About 25 UMCP students traveled to Annapolis for Lobby Day, where hundreds of LGBTQIA advocates meet with legislators from their state districts to urge them to support same-sex marriage and gender-identity equality legislation, Rebecca Lurye writes for the Diamondback.

Meghan McCorkel of WJZ-TV reports that 15,000 postcards will be delivered to members of the General Assembly, urging them to support marriage equality.

Marc Steiner at WEAA-FM hosts Dana Beyer, executive director of Gender Rights Maryland, Cathy Brennan, former board member of the GLCCB’s Political Action Committee, and Baltimore County Councilman Tom Quirk in a conversation about Anti-Discrimination legislation protecting transgender rights.

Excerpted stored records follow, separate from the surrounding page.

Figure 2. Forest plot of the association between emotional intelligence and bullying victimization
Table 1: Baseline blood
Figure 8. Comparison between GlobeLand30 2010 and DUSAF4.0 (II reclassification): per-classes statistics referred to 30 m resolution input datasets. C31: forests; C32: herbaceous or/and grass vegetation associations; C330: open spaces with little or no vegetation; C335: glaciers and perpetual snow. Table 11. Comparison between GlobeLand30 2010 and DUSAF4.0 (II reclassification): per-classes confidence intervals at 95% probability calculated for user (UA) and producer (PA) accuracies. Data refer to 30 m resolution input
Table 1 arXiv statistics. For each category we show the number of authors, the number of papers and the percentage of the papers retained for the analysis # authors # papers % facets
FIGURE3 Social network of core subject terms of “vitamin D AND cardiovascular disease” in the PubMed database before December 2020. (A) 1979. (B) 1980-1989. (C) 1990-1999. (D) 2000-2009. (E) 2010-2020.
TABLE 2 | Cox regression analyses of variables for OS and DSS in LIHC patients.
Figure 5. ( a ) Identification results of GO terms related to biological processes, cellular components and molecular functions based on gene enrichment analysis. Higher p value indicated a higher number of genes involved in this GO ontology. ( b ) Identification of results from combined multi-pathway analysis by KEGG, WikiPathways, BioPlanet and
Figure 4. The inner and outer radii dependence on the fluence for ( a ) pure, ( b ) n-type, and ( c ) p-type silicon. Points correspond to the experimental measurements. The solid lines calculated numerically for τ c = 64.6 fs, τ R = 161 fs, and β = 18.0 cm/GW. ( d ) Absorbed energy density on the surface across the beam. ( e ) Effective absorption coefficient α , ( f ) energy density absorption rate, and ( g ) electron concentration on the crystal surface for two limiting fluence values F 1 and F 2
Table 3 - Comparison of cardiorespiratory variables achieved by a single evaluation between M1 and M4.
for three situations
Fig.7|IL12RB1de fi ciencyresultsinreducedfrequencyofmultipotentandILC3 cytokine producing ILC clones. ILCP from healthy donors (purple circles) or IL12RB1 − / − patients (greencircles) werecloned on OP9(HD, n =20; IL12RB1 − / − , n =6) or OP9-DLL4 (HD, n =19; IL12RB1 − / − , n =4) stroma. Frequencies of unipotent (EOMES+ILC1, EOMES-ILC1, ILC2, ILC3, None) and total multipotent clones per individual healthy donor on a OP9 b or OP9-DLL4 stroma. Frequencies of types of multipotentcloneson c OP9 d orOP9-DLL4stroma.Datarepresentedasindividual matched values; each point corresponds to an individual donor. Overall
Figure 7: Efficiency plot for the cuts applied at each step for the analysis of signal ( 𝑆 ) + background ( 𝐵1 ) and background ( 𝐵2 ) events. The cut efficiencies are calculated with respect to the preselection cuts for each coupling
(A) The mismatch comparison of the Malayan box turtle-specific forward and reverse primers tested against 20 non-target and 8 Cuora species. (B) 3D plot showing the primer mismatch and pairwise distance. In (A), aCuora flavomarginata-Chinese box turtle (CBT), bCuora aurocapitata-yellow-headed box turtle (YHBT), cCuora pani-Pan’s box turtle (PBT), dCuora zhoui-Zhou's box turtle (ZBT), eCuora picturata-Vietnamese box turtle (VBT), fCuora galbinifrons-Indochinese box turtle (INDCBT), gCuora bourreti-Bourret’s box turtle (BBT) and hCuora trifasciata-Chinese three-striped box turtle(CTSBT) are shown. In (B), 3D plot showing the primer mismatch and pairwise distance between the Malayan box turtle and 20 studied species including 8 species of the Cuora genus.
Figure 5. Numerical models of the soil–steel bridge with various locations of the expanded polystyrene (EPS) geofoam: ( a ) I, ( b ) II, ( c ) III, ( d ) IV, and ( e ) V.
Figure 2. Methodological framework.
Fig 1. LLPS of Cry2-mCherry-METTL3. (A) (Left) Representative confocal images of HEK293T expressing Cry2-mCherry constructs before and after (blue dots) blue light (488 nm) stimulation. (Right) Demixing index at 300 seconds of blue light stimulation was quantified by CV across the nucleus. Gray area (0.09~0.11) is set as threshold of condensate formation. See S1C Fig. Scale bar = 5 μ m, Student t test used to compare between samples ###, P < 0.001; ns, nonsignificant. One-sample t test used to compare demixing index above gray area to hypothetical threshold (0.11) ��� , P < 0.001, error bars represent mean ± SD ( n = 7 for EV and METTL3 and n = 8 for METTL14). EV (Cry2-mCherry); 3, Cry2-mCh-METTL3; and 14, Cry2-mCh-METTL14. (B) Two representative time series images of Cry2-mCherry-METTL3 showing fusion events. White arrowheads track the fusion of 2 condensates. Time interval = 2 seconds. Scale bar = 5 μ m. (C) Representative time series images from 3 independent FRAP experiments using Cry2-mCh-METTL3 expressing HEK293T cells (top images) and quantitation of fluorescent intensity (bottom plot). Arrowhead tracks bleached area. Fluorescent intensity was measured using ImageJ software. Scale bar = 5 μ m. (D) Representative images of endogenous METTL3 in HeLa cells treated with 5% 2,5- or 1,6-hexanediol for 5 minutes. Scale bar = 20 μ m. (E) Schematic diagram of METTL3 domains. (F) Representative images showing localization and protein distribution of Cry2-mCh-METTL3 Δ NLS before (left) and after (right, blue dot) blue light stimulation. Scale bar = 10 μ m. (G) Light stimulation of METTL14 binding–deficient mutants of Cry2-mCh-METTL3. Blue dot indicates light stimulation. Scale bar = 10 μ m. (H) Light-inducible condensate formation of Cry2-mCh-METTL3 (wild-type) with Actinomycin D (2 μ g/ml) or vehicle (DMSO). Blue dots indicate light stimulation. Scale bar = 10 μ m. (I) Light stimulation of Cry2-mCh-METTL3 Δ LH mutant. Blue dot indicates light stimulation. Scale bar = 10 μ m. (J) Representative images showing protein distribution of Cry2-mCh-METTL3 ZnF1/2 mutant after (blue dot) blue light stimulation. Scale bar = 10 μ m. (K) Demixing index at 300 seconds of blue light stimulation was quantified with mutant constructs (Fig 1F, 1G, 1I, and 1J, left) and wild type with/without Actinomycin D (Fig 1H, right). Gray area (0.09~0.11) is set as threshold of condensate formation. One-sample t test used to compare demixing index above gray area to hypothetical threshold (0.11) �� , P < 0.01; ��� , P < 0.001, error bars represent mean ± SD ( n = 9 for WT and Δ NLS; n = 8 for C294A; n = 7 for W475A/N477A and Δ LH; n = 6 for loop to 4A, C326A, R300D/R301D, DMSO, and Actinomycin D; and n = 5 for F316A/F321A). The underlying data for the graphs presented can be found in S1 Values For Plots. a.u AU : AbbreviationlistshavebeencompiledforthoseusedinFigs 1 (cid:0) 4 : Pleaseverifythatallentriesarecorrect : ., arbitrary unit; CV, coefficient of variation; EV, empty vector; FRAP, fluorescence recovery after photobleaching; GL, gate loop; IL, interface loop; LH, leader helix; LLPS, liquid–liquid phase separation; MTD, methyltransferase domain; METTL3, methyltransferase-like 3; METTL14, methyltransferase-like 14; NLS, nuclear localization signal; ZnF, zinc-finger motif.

REDISTRICTING MAP: In Annapolis, bills can be killed when they’re assigned to a committee and nothing happens. For Gov. Martin O’Malley’s state legislative redistricting plan, however, the new map will become law unless lawmakers change it, writes Andrew Schotz for the Hagerstown Herald-Mail. With less than two weeks to go before a deadline, the governor’s plan is looking increasingly likely to become final as is.

NATURAL GAS TAX: Sharp fractures have surfaced in the Maryland legislature over how much to tax natural gas production in the event Maryland allows energy companies to drill for shale gas deep below the state’s westernmost counties, reports the Post’s Greg Masters.

CURRIE DECISION: An Associated Press brief in the Sun reports that Senate President Mike Miller says an ethics committee has reached a conclusion on what it will recommend to the Senate to address Sen. Ulysses Currie’s failure to disclose work he did for a grocery store chain.

Daniel Menefee of MarylandReporter.com writes that Miller said he doesn’t know what the Ethics Committee decided, but the Senate will likely abide by its recommendations, which are expected to come to the Senate floor this week.

ETHICS RULES: The editorial board of the Carroll County Times writes that a recommendation by seven state senators to scale back some of the new ethics rules for local government officials would hurt efforts to increase transparency at a time when many people already have little trust in the government at any level.

FRANCHOT ON GAS TAX ETC. Speaking to the Dorchester Chamber of Commerce, Maryland Comptroller Peter Franchot addressed the “odd environment” in Annapolis, touching on the folly of Gov. O’Malley’s plan to increase the tax on gasoline and the economic importance of the Eastern Shore’s poultry industry, writes Gail Dean for the Easton Star Democrat. He also spoke of the need in Annapolis for fiscal responsibility and political compromise.

PRIVATE TWEETS: Senate Bill 434, presented two weeks ago, would make it illegal for schools to force students to make their tweets public or to require them to “friend” coaches or other officials on Facebook. A hearing on the bill, which has bipartisan support, is scheduled for Feb. 29, Chris Korman writes for the Sun.

DRAFT WINE: Howard County restaurateurs want to let patrons take home beer in growlers. Now, one hopes to offer the same option to the wine-sipping set, writes Jessica Anderson for the Sun. Draft wine, as it’s called, is gaining popularity around the country.

SUICIDE PREVENTION: Baltimore and Howard county parents who lost their children to suicide travel to D.C. to speak with U.S. Rep. John Sarbanes about suicide prevention, Lindsey McPherson writes the story for the Howard County Times.

CALLAHAN REMEMBERED: At services last night, friends and colleagues remember former Annapolis Mayor Dennis Callahan, who died at the age of 70. Nicole Fuller writes the story for the Sun.